Unity

As  expected, the main theme of President Joe Biden’s Inaugural Address--and yes, he is legally the President, because the Electoral College gave him a majority--was unity.  He returned to the theme many times, perhaps most powerfully in these words:

Today, on this January day, my whole soul is in this: Bringing America together.  Uniting our people.  Uniting our nation. . .

We must end this uncivil war that pits red against blue, rural versus urban or conservative against liberal.  We can do this, if we open our souls instead of hardening our hearts.  If we show a little tolerance and humility.  And if we’re willing to stand in the other person’s shoes. . .

The question is, is this a real opening to the concerns of the Right or just feel-good rhetoric?  The rest of the speech regrettably suggests the latter.  Biden took repeated pot-shots at the Right and addressed the Left’s issues but had nothing to say about the issues that drive the Right. 

What might he have said about the latter?  How about:

I respect and will defend the right of all Americans to freedom of thought, speech, and other expressions of their views, liberals and conservatives alike, and yes, people who are sometimes labelled “racists”, “sexists”, and “fascists”.  I disagree with their views with all my soul, but as Americans they have the right to state them.

I will respect and defend the right of all Americans to live according to their religious beliefs, including beliefs contrary to my own, such as opposition to abortion and gay marriage.  A baker should not lose his livelihood for refusing to bake a cake.

I oppose “cancelling” people, which is just a new name for blacklisting.  No one should lose his job or be forced out of his field of work because he or she refuses to say what an ideology commands.  I will ban such actions for all federal employees and federal contractors, and I will order my administration to look skeptically at any institution, including colleges and universities, that practice “cancelling” while receiving federal funds.

I will respect the Second Amendment as I do all the Constitution and I will defend Americans' right to keep and bear arms.
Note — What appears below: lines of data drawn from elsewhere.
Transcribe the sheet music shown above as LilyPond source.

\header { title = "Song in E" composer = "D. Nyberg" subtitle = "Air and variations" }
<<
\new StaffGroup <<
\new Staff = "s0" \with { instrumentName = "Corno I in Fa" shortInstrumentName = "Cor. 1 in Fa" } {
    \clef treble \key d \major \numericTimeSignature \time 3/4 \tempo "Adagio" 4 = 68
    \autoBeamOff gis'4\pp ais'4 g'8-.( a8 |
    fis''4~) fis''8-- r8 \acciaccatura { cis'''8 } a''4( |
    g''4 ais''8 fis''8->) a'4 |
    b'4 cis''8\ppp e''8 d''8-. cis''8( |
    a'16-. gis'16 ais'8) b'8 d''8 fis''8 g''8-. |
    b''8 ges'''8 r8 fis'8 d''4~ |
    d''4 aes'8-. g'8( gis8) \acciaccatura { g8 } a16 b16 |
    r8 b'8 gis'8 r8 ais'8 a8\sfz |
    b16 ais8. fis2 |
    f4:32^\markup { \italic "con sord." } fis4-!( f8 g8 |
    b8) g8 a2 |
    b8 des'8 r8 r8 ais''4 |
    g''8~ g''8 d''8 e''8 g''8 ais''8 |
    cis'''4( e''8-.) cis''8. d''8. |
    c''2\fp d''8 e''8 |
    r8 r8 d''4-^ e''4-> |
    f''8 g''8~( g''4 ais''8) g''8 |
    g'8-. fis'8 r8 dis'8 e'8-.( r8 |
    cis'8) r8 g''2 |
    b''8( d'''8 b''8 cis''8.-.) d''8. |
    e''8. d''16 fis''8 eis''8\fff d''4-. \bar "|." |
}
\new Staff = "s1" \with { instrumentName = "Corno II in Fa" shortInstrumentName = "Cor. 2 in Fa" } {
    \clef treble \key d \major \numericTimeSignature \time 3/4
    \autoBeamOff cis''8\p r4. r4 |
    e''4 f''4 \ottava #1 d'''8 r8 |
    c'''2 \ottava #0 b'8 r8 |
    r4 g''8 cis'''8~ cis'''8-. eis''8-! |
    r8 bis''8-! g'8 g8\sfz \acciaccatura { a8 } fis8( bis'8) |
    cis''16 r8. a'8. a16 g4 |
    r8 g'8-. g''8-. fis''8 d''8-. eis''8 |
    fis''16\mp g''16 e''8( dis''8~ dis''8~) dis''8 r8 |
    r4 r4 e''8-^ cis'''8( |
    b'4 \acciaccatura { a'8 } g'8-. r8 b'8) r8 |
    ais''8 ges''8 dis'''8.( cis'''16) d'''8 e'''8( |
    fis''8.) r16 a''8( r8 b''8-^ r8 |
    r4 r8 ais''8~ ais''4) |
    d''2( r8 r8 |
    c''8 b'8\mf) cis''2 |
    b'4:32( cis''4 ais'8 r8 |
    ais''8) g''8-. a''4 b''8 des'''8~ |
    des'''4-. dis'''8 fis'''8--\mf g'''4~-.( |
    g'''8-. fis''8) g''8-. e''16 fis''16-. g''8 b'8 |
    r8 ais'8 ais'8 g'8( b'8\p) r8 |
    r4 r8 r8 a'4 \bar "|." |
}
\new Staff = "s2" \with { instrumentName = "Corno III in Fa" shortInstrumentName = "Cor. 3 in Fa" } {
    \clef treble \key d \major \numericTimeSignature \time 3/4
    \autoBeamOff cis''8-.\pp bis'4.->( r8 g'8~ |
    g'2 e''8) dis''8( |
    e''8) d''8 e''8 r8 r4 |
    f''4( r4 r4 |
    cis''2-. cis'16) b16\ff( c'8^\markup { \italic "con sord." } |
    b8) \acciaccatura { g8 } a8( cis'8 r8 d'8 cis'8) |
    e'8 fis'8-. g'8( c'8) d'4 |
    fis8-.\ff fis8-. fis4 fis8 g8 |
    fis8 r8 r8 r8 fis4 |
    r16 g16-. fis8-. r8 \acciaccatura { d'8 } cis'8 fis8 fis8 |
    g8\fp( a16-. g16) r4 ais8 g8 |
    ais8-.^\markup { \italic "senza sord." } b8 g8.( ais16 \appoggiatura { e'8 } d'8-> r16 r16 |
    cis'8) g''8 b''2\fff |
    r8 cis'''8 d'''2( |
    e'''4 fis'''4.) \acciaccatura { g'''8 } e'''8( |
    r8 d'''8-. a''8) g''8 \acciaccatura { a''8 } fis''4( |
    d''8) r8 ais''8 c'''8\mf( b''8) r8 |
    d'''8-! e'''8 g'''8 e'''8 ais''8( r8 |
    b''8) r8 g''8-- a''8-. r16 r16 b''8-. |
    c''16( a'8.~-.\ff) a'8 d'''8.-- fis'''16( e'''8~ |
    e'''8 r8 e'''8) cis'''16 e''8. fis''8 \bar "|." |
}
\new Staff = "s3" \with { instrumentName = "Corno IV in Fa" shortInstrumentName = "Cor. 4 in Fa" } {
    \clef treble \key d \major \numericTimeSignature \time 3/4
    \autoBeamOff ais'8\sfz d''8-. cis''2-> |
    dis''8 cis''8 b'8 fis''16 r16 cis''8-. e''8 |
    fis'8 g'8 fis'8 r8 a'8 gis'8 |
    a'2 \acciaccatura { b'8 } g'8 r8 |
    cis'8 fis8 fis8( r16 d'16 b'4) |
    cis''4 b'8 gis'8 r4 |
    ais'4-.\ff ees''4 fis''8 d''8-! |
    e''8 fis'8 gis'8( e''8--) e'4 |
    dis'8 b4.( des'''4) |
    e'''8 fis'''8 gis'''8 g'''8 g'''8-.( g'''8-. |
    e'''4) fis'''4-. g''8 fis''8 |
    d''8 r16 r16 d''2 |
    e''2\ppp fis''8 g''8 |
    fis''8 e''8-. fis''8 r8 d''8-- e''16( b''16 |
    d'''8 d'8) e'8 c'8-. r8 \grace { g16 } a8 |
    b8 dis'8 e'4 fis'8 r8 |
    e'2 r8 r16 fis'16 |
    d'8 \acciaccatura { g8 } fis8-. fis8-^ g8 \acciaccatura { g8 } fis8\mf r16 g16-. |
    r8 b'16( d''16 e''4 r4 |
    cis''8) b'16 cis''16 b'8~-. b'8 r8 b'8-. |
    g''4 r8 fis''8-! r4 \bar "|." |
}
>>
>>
Such words would at least have opened the door to Right and Left working out a modus vivendi, a way we can live together in one country despite fundamental disagreements.  But even if President Biden had said them, unity would have faced enormous roadblocks.

Perhaps the most important comes from the internet and the devices that deliver it, such as computers and cell phones.  The internet allows people to construct and live in their own little world, one where whatever they think--that America is afflicted with “systemic racism”, that men and women are interchangeable, that the moon is made of green cheese--is affirmed to them over and over, where they are connected to other people with the same worldview and where they never see or hear contrary evidence.  The internet is atomizing.  How can anyone bring unity to 330 million separate and often clashing worlds?

Another obstacle is the fact that the American Left is no longer liberal, in any sense of the word.  It has become ideological, built upon the ideology of cultural Marxism, aka Political Correctness or “wokeness”.  All ideologies tend toward puritanism, and cultural Marxism is no exception.  For such ideologies, any compromise with the Right, any modus vivendi, makes them “impure” and vulnerable on their own Left to those even more extreme.  Eventually, ideologies suffer an internal “coup of Thermidor” a la the Brinton thesis and move back toward the center, but it looks unlikely the American Left will see that soon.

The upshot of all this is that President Biden’s call for unity will probably be seen by history as just another vanity.  It will have had no effect on events, which will take what now seems their inevitable course into widespread Fourth Generation war on American soil and a break-up of the American state--the Victoria scenario.  While President Trump was outwardly a polarizing figure, he did more to preserve unity than President Biden is likely to because he offered a voice and a place within the political system to the people on the Right.  Under Biden they will have no such voice, despite his stated intention to be “a President for all Americans--all Americans.”  On the contrary, they will become the targets for a cultural Marxism backed by the full power of the federal government.  And, as the world saw on January 6, they will fight back.

If President Biden needs a call sign, I suggest Romulus Augustulus.